What I'm after are 3 critical features.

1. You always get back out what you put in.
$source eq serialize(parse($source)).

As Larry pointed out, this will depend on how much metadata your parser augments your parse-tree with. I think it will be doable (probably by subclassing the standard Perl parsing grammar).



2. No side effects. Autrijus Tang suggests this may be workable

No side effects of what? Of parsing? I don't think that's possible. Perl is defined such that compile-time "side-effects" can alter the syntax (and hence the parsing) of a program.



3. You can parse a document with broken dependencies.

This is clearly not possible in Perl (5 or 6) in the general case. Perl isn't that kind of language.



PPI can do all of these 3 things. Not 100% reliably, but for "normal" code (where "normal" is actually defined fairly broadly).

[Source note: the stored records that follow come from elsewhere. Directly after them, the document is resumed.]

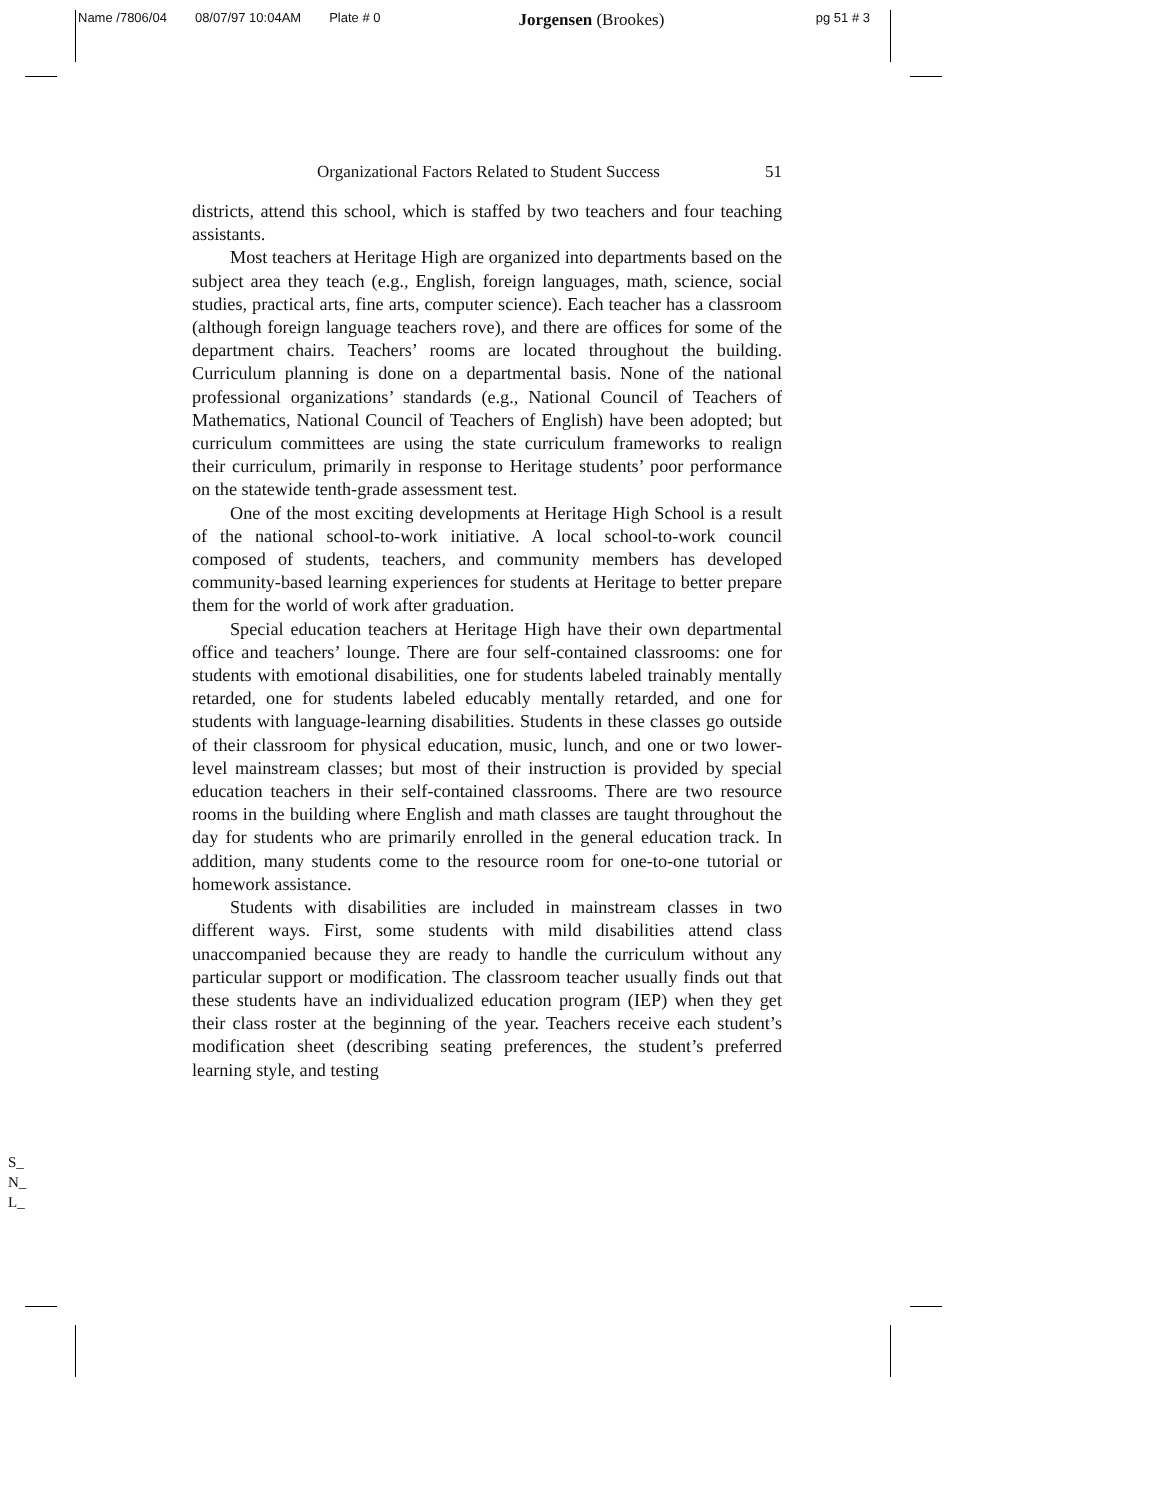Name /7806/04 08/07/97 10:04AM Plate # 0 Jorgensen (Brookes) pg 51 # 3
Organizational Factors Related to Student Success 51
districts, attend this school, which is staffed by two teachers and four teaching assistants.
Most teachers at Heritage High are organized into departments based on the subject area they teach (e.g., English, foreign languages, math, science, social studies, practical arts, fine arts, computer science). Each teacher has a classroom (although foreign language teachers rove), and there are offices for some of the department chairs. Teachers’ rooms are located throughout the building. Curriculum planning is done on a departmental basis. None of the national professional organizations’ standards (e.g., National Council of Teachers of Mathematics, National Council of Teachers of English) have been adopted; but curriculum committees are using the state curriculum frameworks to realign their curriculum, primarily in response to Heritage students’ poor performance on the statewide tenth-grade assessment test.
One of the most exciting developments at Heritage High School is a result of the national school-to-work initiative. A local school-to-work council composed of students, teachers, and community members has developed community-based learning experiences for students at Heritage to better prepare them for the world of work after graduation.
Special education teachers at Heritage High have their own departmental office and teachers’ lounge. There are four self-contained classrooms: one for students with emotional disabilities, one for students labeled trainably mentally retarded, one for students labeled educably mentally retarded, and one for students with language-learning disabilities. Students in these classes go outside of their classroom for physical education, music, lunch, and one or two lower-level mainstream classes; but most of their instruction is provided by special education teachers in their self-contained classrooms. There are two resource rooms in the building where English and math classes are taught throughout the day for students who are primarily enrolled in the general education track. In addition, many students come to the resource room for one-to-one tutorial or homework assistance.
Students with disabilities are included in mainstream classes in two different ways. First, some students with mild disabilities attend class unaccompanied because they are ready to handle the curriculum without any particular support or modification. The classroom teacher usually finds out that these students have an individualized education program (IEP) when they get their class roster at the beginning of the year. Teachers receive each student’s modification sheet (describing seating preferences, the student’s preferred learning style, and testing
S_
N_
L_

And Perl 6's C<grammar Perl> will be able to give you the same.


In any case, I would like to suspend this debate for a week, as I'll be talking with Damian (hopefully) at YAPC.AU. I'll report back afterwards, having hopefully imparted the full extent of my problem.

I believe I understand your problem pretty well already. But I'll be more than happy to discuss this whole issue with you.


Perl 6 rules or some variation therein may indeed be what I'm after, although I need to find out more about the internals.

So do we. That's why we're building it at the moment. ;-) See the mailto:[EMAIL PROTECTED] mailing list.


Do we have a working version yet I can create some demonstrations with?

No. We're working on that. There's a partial prototype that runs under 5.8.3 (but is broken under earlier and later releases) on CPAN as Perl6::Rules.